Roger Martin du Gard gehört zumindest außerhalb von Frankreich zu diesen beinahe vergessenen Autoren, die einst zu den ganz Großen der Literatur gezählt wurden. Du Gard ist Nobelpreisträger und bekam den Preis wohl vor allem für sein Mammutwerk „Les Thibault“. Ein gut 2000-seitiger Familien- und Gesellschaftsroman, der gern in die Tradition der Familienromane des 19. Jahrhunderts und der Werke von Thomas Mann gestellt wird. Du Gard scheint dauerhaft vergriffen. Als ich vor knapp 20 Jahren durch eine Besprechung in der Jungle World von dem Roman erfuhr, konnte man aber noch relativ günstig an eine alte vierbändige Ausgabe gelangen, die den kompletten Text enthielt. Diese Ausgabe ist mir mit der Zeit leider zerfallen. Anders als bei manchen Autoren, die als vergessen gehyped werden, aber alle zehn Jahre eine Neuauflage erfahren, liegt die einzige Neuauflage von „Les Thibault“ jetzt auch schon wieder über 15 Jahre zurück. Und idiotischerweise wurde dabei nur die erste Hälfte des Romanwerks neu aufgelegt. Zwar wurden sieben Bände von „Les Thibault“ übersetzt, aber die letzten beiden Bände machen über die Hälfte der Seiten des Ganzen aus. Sie ändern auch noch einmal Ton und Form des Romans deutlich. Ich werde hier zuerst die ersten sieben Bände besprechen, die mit dem Tod des Vaters einen gewissen Binnenabschluss liefern und vorerst aus meiner Erinnerung ein paar Sätze zum Folgenden sagen.
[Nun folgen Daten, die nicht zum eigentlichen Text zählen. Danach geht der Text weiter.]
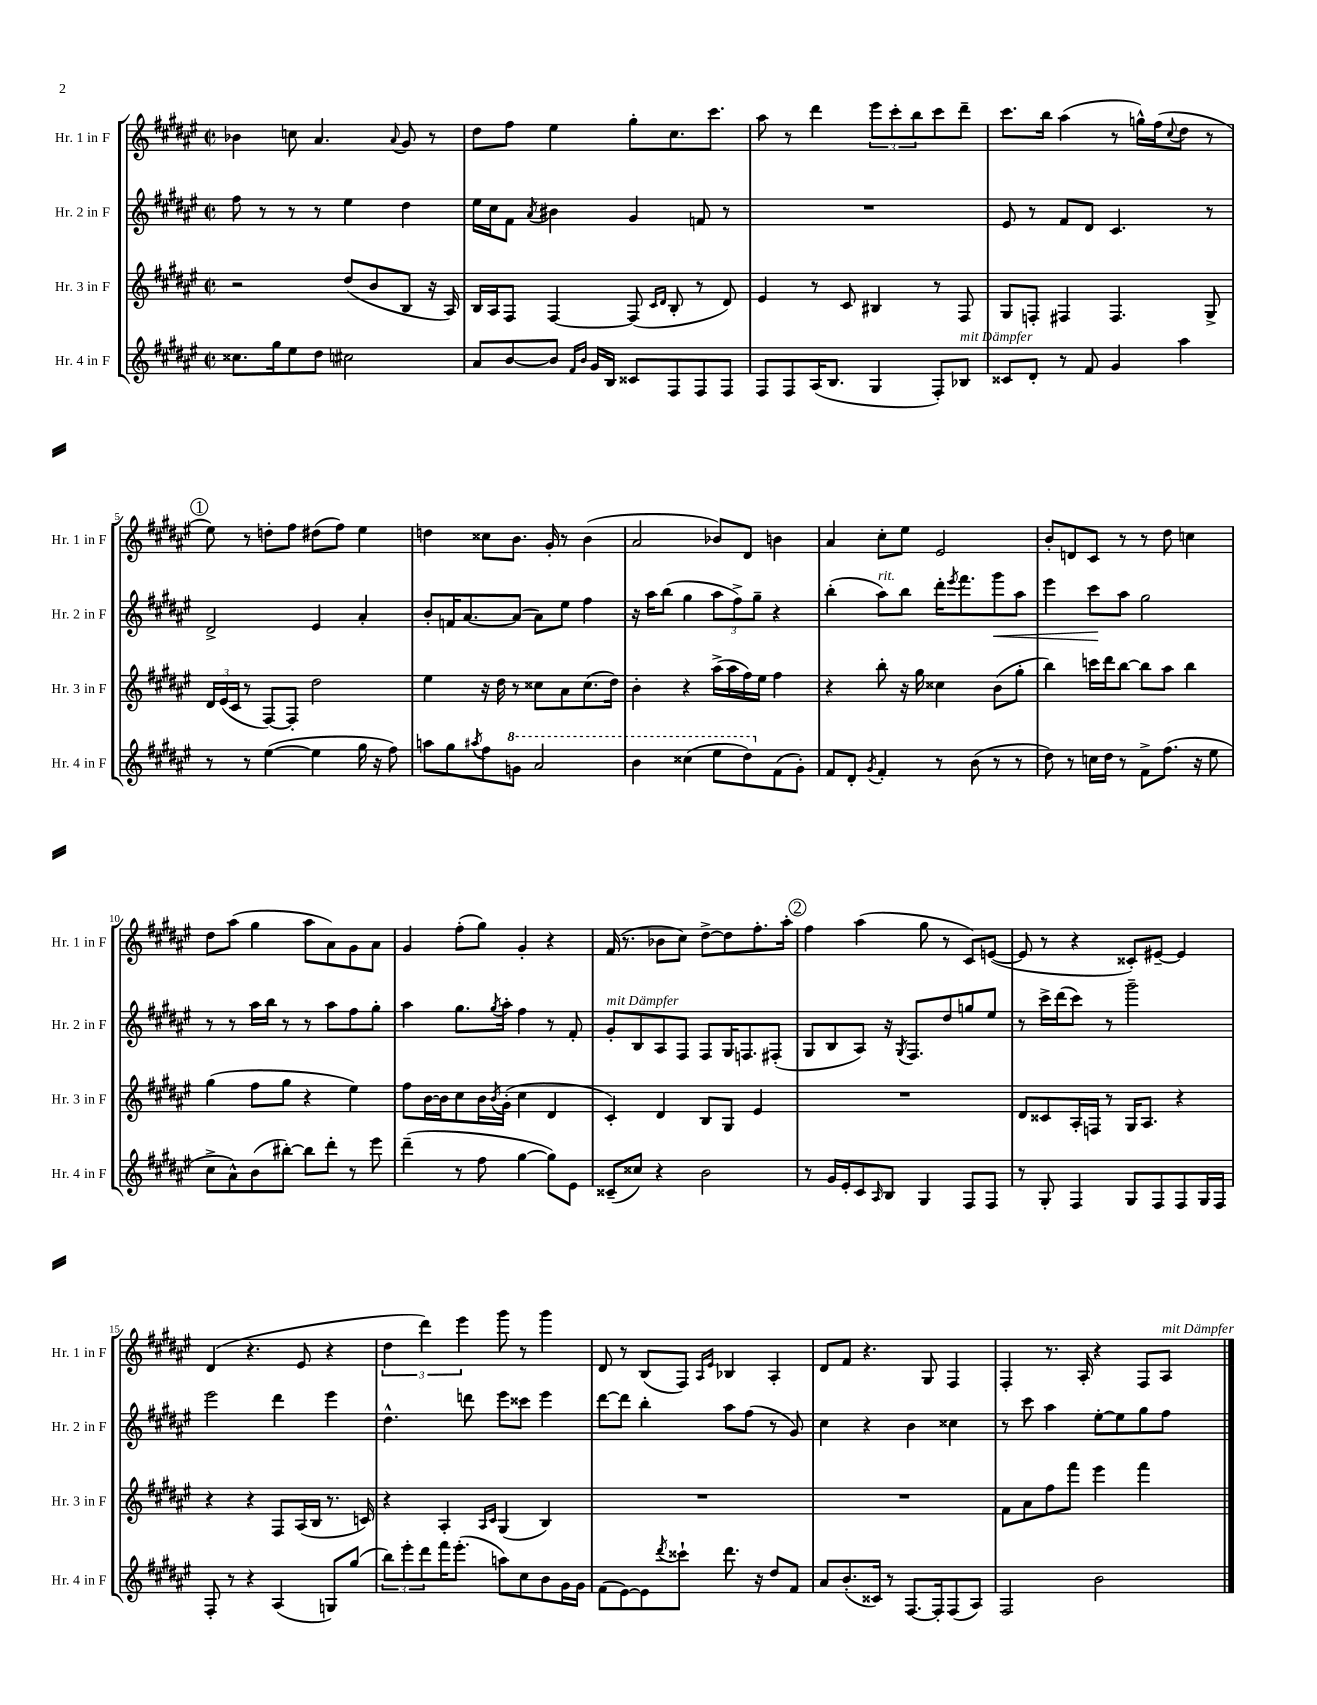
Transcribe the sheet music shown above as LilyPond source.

<<
\new StaffGroup <<
\new Staff = "s0" \with { instrumentName = "Hr. 1 in F" shortInstrumentName = "Hr. 1 in F" } {
    \clef treble \key fis \major \defaultTimeSignature \time 2/2
    bes'4 c''8 ais'4. \appoggiatura { ais'8 } gis'8 r8 |
    dis''8 fis''8 eis''4 gis''8-. cis''8. cis'''8. |
    ais''8 r8 dis'''4 \tuplet 3/2 { eis'''8 cis'''8-. b''8 } cis'''8 dis'''8-- |
    cis'''8. b''16 ais''4( r8 g''16-^) fis''16( \appoggiatura { cis''8 } dis''8 r8 |
    \mark \markup { \circle "1" } eis''8) r8 d''8-. fis''8 dis''8( fis''8) eis''4 |
    d''4 cisis''8 b'8. gis'16-. r8 b'4( |
    ais'2 bes'8) dis'8 b'4 |
    ais'4 cis''8-. eis''8 eis'2 |
    b'8-. d'8 cis'8 r8 r8 dis''8 c''4 |
    dis''8 ais''8( gis''4 ais''8 ais'8) gis'8 ais'8 |
    gis'4 fis''8-.( gis''8) gis'4-. r4 |
    fis'16( r8. bes'8 cis''8) dis''8~-> dis''8 fis''8.-. ais''16-. |
    \mark \markup { \circle "2" } fis''4 ais''4( gis''8 r8 cis'8) e'8~( |
    e'8 r8 r4 cisis'8-.) eis'8~-- eis'4 |
    dis'4( r4. eis'8 r4 |
    \tuplet 3/2 { dis''4 dis'''4) eis'''4 } gis'''8 r8 gis'''4 |
    dis'8 r8 b8( fis8) \grace { ais16 eis'16 } bes4 ais4-. |
    dis'8 fis'8 r4. gis8 fis4 |
    fis4-. r8. ais16-. r4 fis8 ais8^\markup { \italic "mit Dämpfer" } \bar "|." |
}
\new Staff = "s1" \with { instrumentName = "Hr. 2 in F" shortInstrumentName = "Hr. 2 in F" } {
    \clef treble \key fis \major \defaultTimeSignature \time 2/2
    fis''8 r8 r8 r8 eis''4 dis''4 |
    eis''16 cis''16 fis'8 \acciaccatura { ais'8 } bis'4 gis'4 f'8 r8 |
    R1 |
    eis'8 r8 fis'8 dis'8 cis'4. r8 |
    \mark \markup { \circle "1" } dis'2-> eis'4 ais'4-. |
    b'8-. f'16 ais'8.~ ais'8( ais'8) eis''8 fis''4 |
    r16 ais''16 b''8( gis''4 \tuplet 3/2 { ais''8 fis''8->) gis''8-- } r4 |
    b''4-.( ais''8^\markup { \italic "rit." }) b''8 dis'''16-. \acciaccatura { eis'''8 } fis'''8. gis'''8\< ais''8 |
    eis'''4 cis'''8\! ais''8 gis''2 |
    r8 r8 ais''16 b''16 r8 r8 ais''8 fis''8 gis''8-. |
    ais''4 gis''8. \acciaccatura { gis''8 } ais''16-. fis''4 r8 fis'8-. |
    gis'8-.^\markup { \italic "mit Dämpfer" } b8 ais8 fis8 fis8 gis16 f8. fis8-.( |
    \mark \markup { \circle "2" } gis8 b8 ais8) r16 \acciaccatura { gis8 } fis8. dis''8 g''8 eis''8 |
    r8 cis'''16-> dis'''16( cis'''8) r8 gis'''2-- |
    eis'''2 dis'''4 eis'''4 |
    dis''4.-^ d'''8 eis'''8 cisis'''8 eis'''4 |
    dis'''8~ dis'''8 b''4-. ais''8 fis''8( r8 gis'8) |
    cis''4 r4 b'4 cisis''4 |
    r8 cis'''8 ais''4 eis''8~-. eis''8 gis''8 fis''8 \bar "|." |
}
\new Staff = "s2" \with { instrumentName = "Hr. 3 in F" shortInstrumentName = "Hr. 3 in F" } {
    \clef treble \key fis \major \defaultTimeSignature \time 2/2
    r2 dis''8( b'8 b8 r16 ais16) |
    b16 ais16 fis8 fis4~ fis8( \grace { cis'16 dis'16 } b8-. r8 dis'8) |
    eis'4 r8 cis'8 bis4 r8 fis8 |
    gis8 f8-. fis4 fis4. gis8-> |
    \mark \markup { \circle "1" } \tuplet 3/2 { dis'16 eis'16( cis'16 } r8 fis8~) fis8-. dis''2 |
    eis''4 r16 dis''16 r8 cisis''8 ais'8 cisis''8.( dis''16) |
    b'4-. r4 ais''16->( ais''16 fis''16) eis''16 fis''4 |
    r4 b''8-. r16 gis''16 cisis''4 b'8( gis''8-. |
    b''4) c'''16 dis'''16 b''8~ b''8 ais''8 b''4 |
    gis''4( fis''8 gis''8 r4 eis''4) |
    fis''8 b'16~ b'16 cis''8 b'16 \acciaccatura { b'8 } gis'16-.( cis''4 dis'4 |
    cis'4-.) dis'4 b8 gis8 eis'4 |
    \mark \markup { \circle "2" } R1 |
    dis'8 cisis'8 ais16-. f16 r8 gis16 ais8. r4 |
    r4 r4 fis8 ais16( b16 r8. c'16) |
    r4 ais4-. \grace { ais16 cis'16 } gis4( b4) |
    R1 |
    R1 |
    fis'8 ais'8 fis''8 fis'''8 eis'''4 fis'''4 \bar "|." |
}
\new Staff = "s3" \with { instrumentName = "Hr. 4 in F" shortInstrumentName = "Hr. 4 in F" } {
    \clef treble \key fis \major \defaultTimeSignature \time 2/2
    cisis''8. gis''16 eis''8 dis''8 cis''2 |
    ais'8 b'8~ b'8 \grace { fis'16 b'16 } gis'16 b16 cisis'8 fis8 fis8 fis8 |
    fis8 fis8 ais16( b8. gis4 fis8-.) bes8^\markup { \italic "mit Dämpfer" } |
    cisis'8 dis'8-. r8 fis'8 gis'4 ais''4 |
    \mark \markup { \circle "1" } r8 r8 eis''4~( eis''4 gis''16 r16 fis''8) |
    a''8 gis''8 \acciaccatura { ais''8 } fis''8 \ottava #1 g''8 ais''2 |
    b''4 cisis'''4( eis'''8 dis'''8) \ottava #0 fis'8( gis'8-.) |
    fis'8 dis'8-. \acciaccatura { gis'8 } fis'4-. r8 b'8( r8 r8 |
    dis''8) r8 c''16 dis''16 r8 fis'8-> fis''8.( r16 eis''8 |
    cis''8-> ais'8-^) b'8( bis''8~-.) bis''8 dis'''8-. r8 eis'''8 |
    dis'''4--( r8 fis''8 gis''4~ gis''8) eis'8 |
    cisis'8--( cisis''8) r4 b'2 |
    \mark \markup { \circle "2" } r8 gis'16 eis'16-. cis'8 \grace { ais16 } b8 gis4 fis8 fis8 |
    r8 gis8-. fis4 gis8 fis8 fis8 gis16 fis16 |
    fis8-. r8 r4 ais4( g8) gis''8( |
    \tuplet 3/2 { b''8) eis'''8-. dis'''8 } fis'''16 eis'''8.-.( a''8) cis''8 b'8 gis'16 gis'16 |
    fis'8( eis'8~) eis'8 \acciaccatura { dis'''8 } cisis'''8-! dis'''8. r16 dis''8 fis'8 |
    ais'8 b'8.-.( cisis'16) r8 fis8.~ fis16-. fis8( ais8) |
    fis2 b'2 \bar "|." |
}
>>
>>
„Les Thibaults“ 1-7 erzählt anfangs in relativ abgeschlossenen Einzelromanen die Geschichte der Brüder Jacques und Antoine und den Einfluss, den der Vater auf deren Leben hat. Der erste knapp 100-seitige Text konzentriert sich größtenteils auf Jacques, der unter dem christlich-konservativen Vater leidet. Der Vater bzw. zuerst die Schule entdeckt ein Heft, in dem sich Jacques und ein enger Freund (Daniel) Briefe schreiben, und Jacques, wissend, dass das großen Ärger gibt, flieht mit dem Freund. Schließlich werden sie bei Marseille wieder eingefangen, und Jacques wird in ein Erziehungsheim abgeschoben. Heute vor Rätsel stellt vor allem, was die Eltern den beiden Freunden eigentlich vorwerfen. Man könnte leicht auf die Idee kommen, es gehe um Homosexualität und Homophobie, und vielleicht ist so eine unterschwellige Angst zumindest vorhanden. In den Briefen, die uns vorgelegt werden, findet sich aber nichts in diese Richtung, und Daniel, der Freund, erlebt noch während der Flucht sein erstes Mal mit einer Frau. Tatsächlich scheint den Vater meines Erachtens vor allem die schwärmerische Freundschaft voller Ideale, angestoßen von „problematischen“ Büchern, also etwa den Romanen von Emil Zola und den Gedichten des französischen Ästhetizismus, eine Freundschaft, die Träume hegt, die dem christlichen Konservatismus des Vaters entgegenstehen, das Problem zu sein. Jacques könnte am Ende so ein Utopist, so ein Revolutionär werden. Das ist, auch wenn hier homophobe Untertöne mitschwingen könnten, das im Text ausformulierte Hauptproblem an der Freundschaft. Und diese Interpretation passt auch ganz gut ins Roman-Ganze, denn Jacques wird genauso ein revolutionärer Utopist.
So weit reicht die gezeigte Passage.